Es preciso dejar trabajar a los tribunales en paz: tratan de condicionarlos tanto la manifestación de las asociaciones de víctimas, como las manifestaciones de los nacionalistas reclamando la legalización inmediata, las manifestaciones permanentes de líderes y de partidos políticos, hasta las afirmaciones del Ararteko. Todo lo que se dice en público influye y condiciona.
Lo mismo que la separación inaceptable de ética y política pretende la afirmación de que la legalización o no de Sortu es una cuestión solo legal, sin entrar en razones de legitimidad. Y a este razonamiento se le añade la idea de que la democracia es exclusivamente procedimental.
El procedimentalismo es, sin duda, consustancial con la democracia. Lo que no da pie a afirmar que la democracia se reduce a cumplir con los procedimientos establecidos. Sin ello la democracia es imposible. Con su solo cumplimiento no se garantiza la democracia. Esta es sobre todo sumisión al derecho, a los derechos humanos fundamentales, que no son solo formales, sino sustanciales -Luigi Ferrajoli: lo que los poderes públicos nunca pueden hacer, o lo que no pueden dejar de hacer-.
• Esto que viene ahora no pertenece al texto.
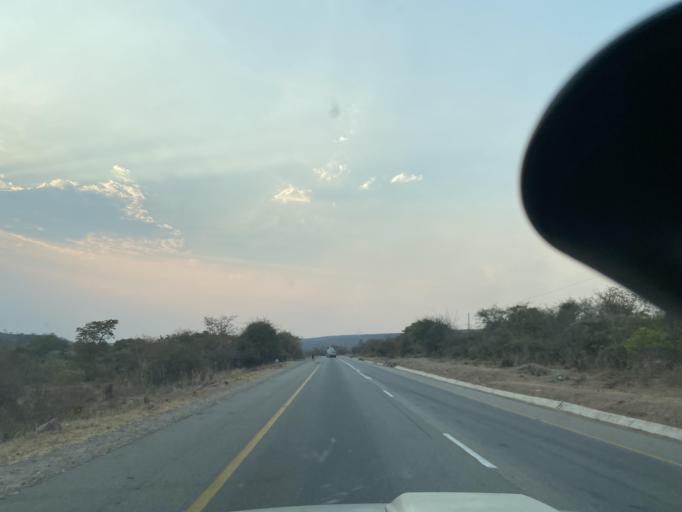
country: ZM
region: Lusaka
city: Kafue
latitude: -15.9010
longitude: 28.3459
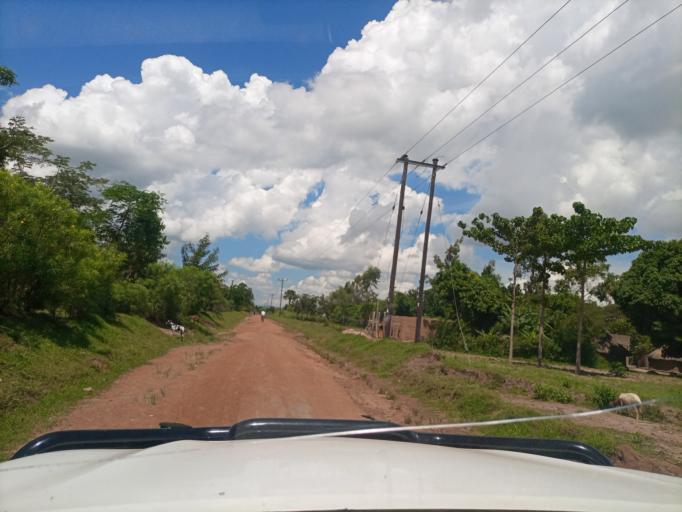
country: UG
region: Eastern Region
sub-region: Tororo District
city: Tororo
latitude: 0.6522
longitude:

El derecho en democracia es derecho positivo, fundado en el mismo derecho, que vuelve a ser derecho positivo, y así en reducción lógica infinita, constituyendo un imposible lógico, muy criticado desde los tiempos, al menos, de David Hume. No hace falta recurrir a la fundamentación en el derecho natural para afirmar que el derecho positivo se transforma en garantista, es decir, en un derecho que reconoce unos límites fundados en los derechos humanos que superan la simple y radical positividad absoluta.
Escribe el Ararteko que la izquierda nacionalista radical y los estatutos de Sortu afirman que quieren hacer política renunciando a la violencia terrorista y por vías exclusivamente pacíficas, políticas y democráticas. Espero que no pretenda impedir que algunos nos preguntemos si lo que entiende la izquierda nacionalista por democracia es lo mismo que entendemos otros. ¿Entiende la izquierda nacionalista que la democracia se constituye a partir de considerar a las personas primero como ciudadanos, como sujetos de derechos y libertades, sin miramientos por su confesión religiosa, identitaria, sentimental, o de lengua y cultura? ¿Están todos los que promueven la legalización de Sortu convencidos de que democracia exige limitar, particularizar, colocar en segundo plano todo lo que afecta a la identidad lingüística, cultural o de sentimiento de pertenencia, precisamente para hacer sitio a diferencias internas a la sociedad vasca y garantizar así la libertad a todos los ciudadanos vascos? ¿Qué sentido tiene, si se reconoce esa exigencia de democracia, reclamar el derecho de autodeterminación y la territorialidad, que solo cobran sentido desde una idea uniforme y homogénea de la sociedad vasca en esas cuestiones?
Tantas ganas tenemos de que desaparezca el terror que parecemos estar dispuestos a aceptar como legítimos actores en la democracia a aquellos que defienden proyectos políticos excluyentes y totalitarios. Pero los discursos de separación radical de ética y política, los discursos que se centran exclusivamente en la democracia procedimental y en la legalidad esconden que la lucha por la libertad debe seguir como lucha contra la violencia terrorista, pero también contra los proyectos políticos totalitarios, y contra todas las vinculaciones entre ambos.